The design is so simple and forgiving a design that even the WASR does what it was designed to do--go "pop" when the trigger is pulled with another round chambered after extraction and ejection.
There was a reported incident (according to Col. David Hackworth) where an AK-47 was recovered from a bulldozed site in VN during a fire base construction. It was found buried alongside a VC corpse. "One story, plucked by Kahaner from the Vietnam memoir of Colonel David Hackworth, illustrates the issues. Hackworth came across an accidentally exposed Viet Cong gravesite, yanked out a mud-caked AK, pulled back the bolt, and fired off thirty rounds as if the gun had just been cleaned. "This was the kind of weapon our solders needed and deserved, not the M-16 that had to be hospital cleaned or it would jam," wrote Hackworth."
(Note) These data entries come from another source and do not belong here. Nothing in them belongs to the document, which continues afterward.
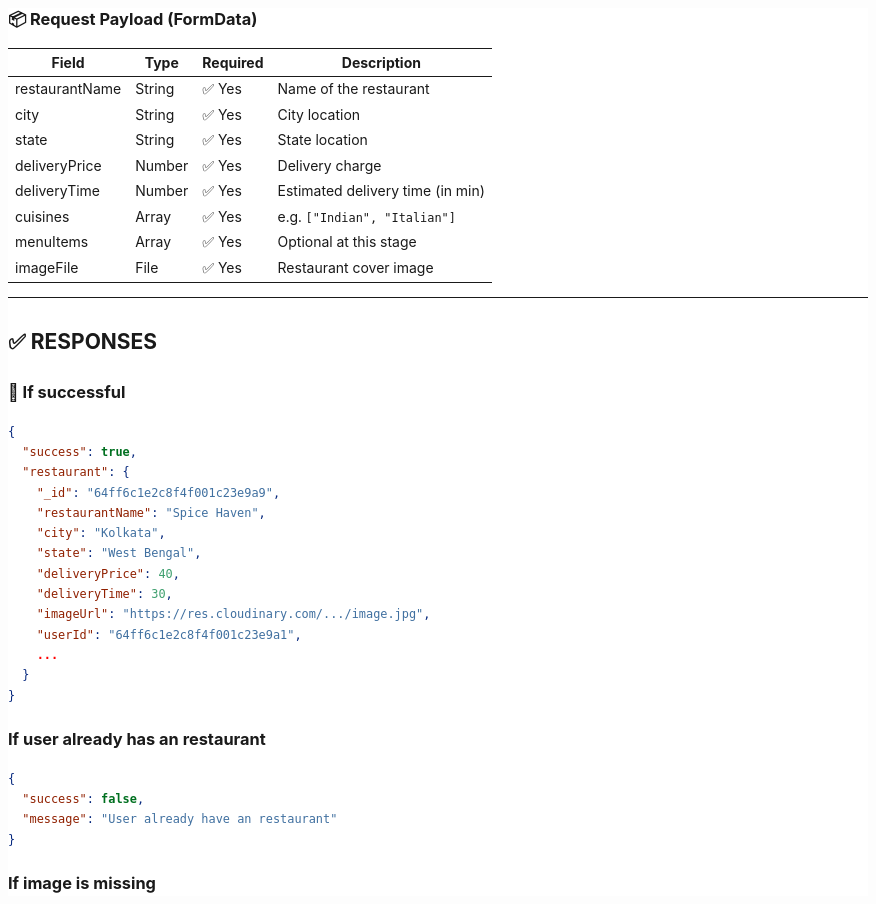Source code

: 
### 📦 Request Payload (FormData)

| Field          | Type   | Required | Description                      |
| -------------- | ------ | -------- | -------------------------------- |
| restaurantName | String | ✅ Yes   | Name of the restaurant           |
| city           | String | ✅ Yes   | City location                    |
| state          | String | ✅ Yes   | State location                   |
| deliveryPrice  | Number | ✅ Yes   | Delivery charge                  |
| deliveryTime   | Number | ✅ Yes   | Estimated delivery time (in min) |
| cuisines       | Array  | ✅ Yes   | e.g. `["Indian", "Italian"]`     |
| menuItems      | Array  | ✅ Yes   | Optional at this stage           |
| imageFile      | File   | ✅ Yes   | Restaurant cover image           |

---

## ✅ RESPONSES

### 🔸 If successful

```json
{
  "success": true,
  "restaurant": {
    "_id": "64ff6c1e2c8f4f001c23e9a9",
    "restaurantName": "Spice Haven",
    "city": "Kolkata",
    "state": "West Bengal",
    "deliveryPrice": 40,
    "deliveryTime": 30,
    "imageUrl": "https://res.cloudinary.com/.../image.jpg",
    "userId": "64ff6c1e2c8f4f001c23e9a1",
    ...
  }
}
```

### If user already has an restaurant

```json
{
  "success": false,
  "message": "User already have an restaurant"
}
```

### If image is missing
The Gun, by CJ Chivers, is a good read about the history of the AK-47. If I recall correctly, he writes that it is even made in street bazaars by gunsmiths in Pakistan. Yes, the milled receivers are nice to have if and when you can find one, but they are no more reliable than one punched or stamped out of steel. Imprecise and loose tolerances of parts and design are what contribute to its reliability and not machined, milled or hand-fitted parts. The AK-47 is the Remington 870 pump of military long guns.